# Engine Bay Fire!



## NTL1991 (Sep 8, 2005)

I had an interesting situation yesterday. Opened the garage door, remote started my '98 Altima, when back in the house to grab a few things, went back out to the garage and saw billows of smoke coming from the car. I immediately turned the car off by the remote, and opened the hood to check it out. Luckily I had a gallon of windshield washer fluid handy to douse the fire out. The fire was coming from inside the alternator.

I disconnected the cables at the alternator and started the car after a few hours of letting it cool off. The alternator made a huge racket. I removed it and replaced the alternator with a rebuilt unit with a lifetime warranty from AutoZone.

The battery is 14 months old. I purchased it at the dealer. It's an OEM Nissan 84-month battery. I did a voltage test on it last night, and it was sitting at 11.5V. With the new alternator installed and everything connected, I started the car, and let it idle. I tested the battery voltage again, it was only at 12.5V. Shouldn't it be at 14.4V or so while charging with the engine running? The light does go out on the dash, however...

I'm going to put the battery on a charger today and see if I can't get it to at least 12v standby voltage. Then I'll try the car again and see if it'll bring it to 14V or so. Maybe the battery is defective, which caused the alternator to overhead, causing the fire?

Any ideas?

Nick


----------



## rogoman (Dec 16, 2004)

The voltage across the battery should be around 13 - 14.5 with the engine idling. 
- The battery could be bad or maybe it needs a full charge..
- The replacement alternator could be bad.
- Check the 10 A fuse and the 100 A fusible link.
- The wires could be damaged from the overheating.

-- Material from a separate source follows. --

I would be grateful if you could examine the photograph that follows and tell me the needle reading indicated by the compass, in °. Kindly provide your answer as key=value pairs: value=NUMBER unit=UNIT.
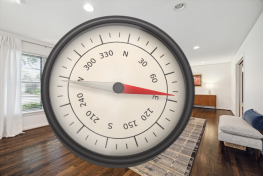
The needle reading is value=85 unit=°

With the ignition switch in the ON or START position without the engine running, the Charge Warning light should be on. If not on, the light may be burned out or there is a wiring problem.


----------



## NTL1991 (Sep 8, 2005)

The charge warning light is on with the key on, engine off. As soon as the engine starts, the light extinguishes.

The wiring has all been checked and is fine. I have not checked the fuse and fusible link, however.

I'm going to check the water level in the battery and do a full slow charge on the battery tonight. I have another known good battery as well, which I'll charge and hook up as well and measure the alternator output.


----------



## NTL1991 (Sep 8, 2005)

Turns out my DMV was reading ~3V too low. I used another I had and after charging the battery and letting it sit for a couple hours, it's reading 12.5V. With the car idling, defroster, fans, lights on, it's putting out 14.4V.

Perfect! I guess it turns out the alternator was just shot.

Thanks for all the help.


----------